Les défis du développement d’un tourisme durable du PCI
Pingla est une destination de jour avec une infrastructure touristique limitée – alors qu’un réseau de familles d’accueil a été développé ces derniers temps, le village n’est toujours pas équipé pour accueillir ne serait-ce que 25 touristes pour des nuitées. De plus, alors que Pingla est devenu une destination de tourisme culturel dynamique au cours de la dernière décennie, délimiter l’espace privé de l’espace public devient un défi majeur en raison de sa petite superficie. Ainsi, pour développer un tourisme local responsable, les initiatives doivent veiller à ce que l’espace privé ne soit pas empiété dans le processus.
Leçons apprises
Jusqu’à présent, les destinations touristiques se sont principalement concentrées sur le patrimoine bâti et naturel ; ce cas montre en revanche comment un village peut devenir une destination touristique dynamique basée uniquement sur son offre liée au patrimoine culturel immatériel. L’essor du tourisme a contribué à la régénération des éléments du PCI en péril – à mesure que davantage de touristes visitent le village, il y a une plus grande prise de conscience et une demande croissante pour les chansons que les artistes chantent en déployant leurs rouleaux peints. De plus, dans le cadre d’une activité d’éducation au patrimoine, les artistes présentent également le processus de fabrication des couleurs naturelles.

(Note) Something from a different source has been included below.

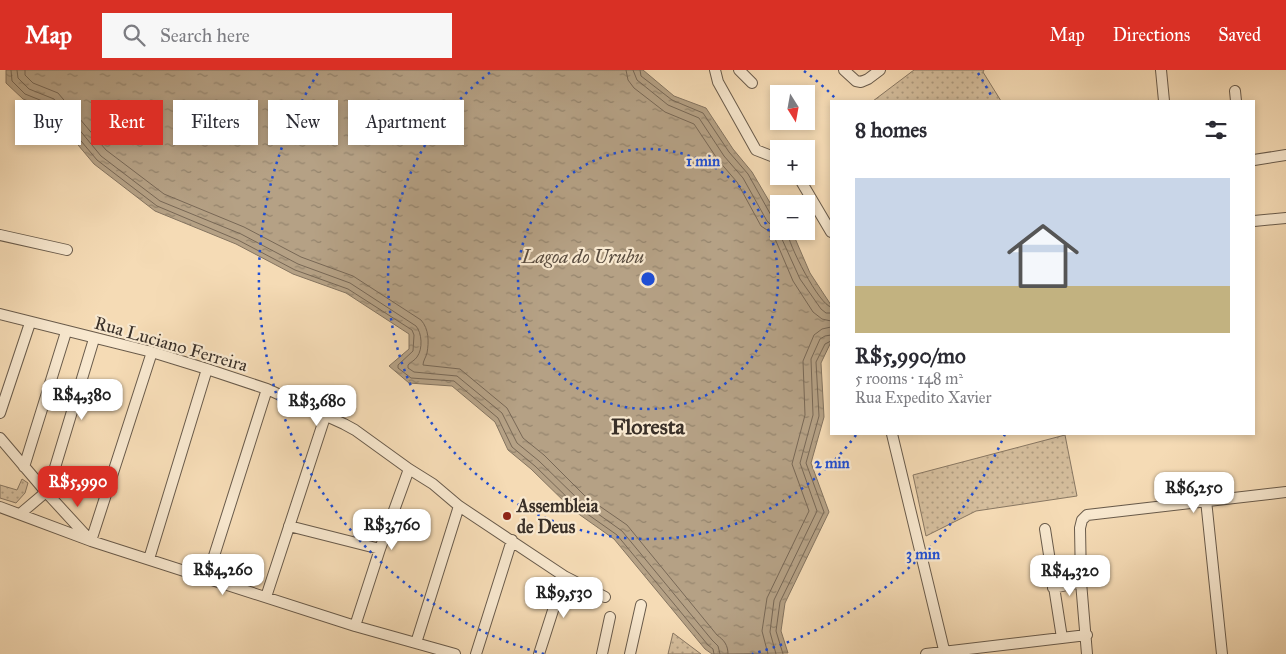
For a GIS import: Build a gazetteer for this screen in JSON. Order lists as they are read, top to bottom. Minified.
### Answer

Le succès de cette communauté a encouragé d’autres communautés de conteurs du Bengale occidental à poursuivre et à faire revivre leurs traditions ; ils sont désormais couverts par l’initiative Rural Craft and Cultural Hub du gouvernement du Bengale occidental. Dans l’ensemble, le tourisme culturel et la revitalisation du PCI ont un effet d’entraînement.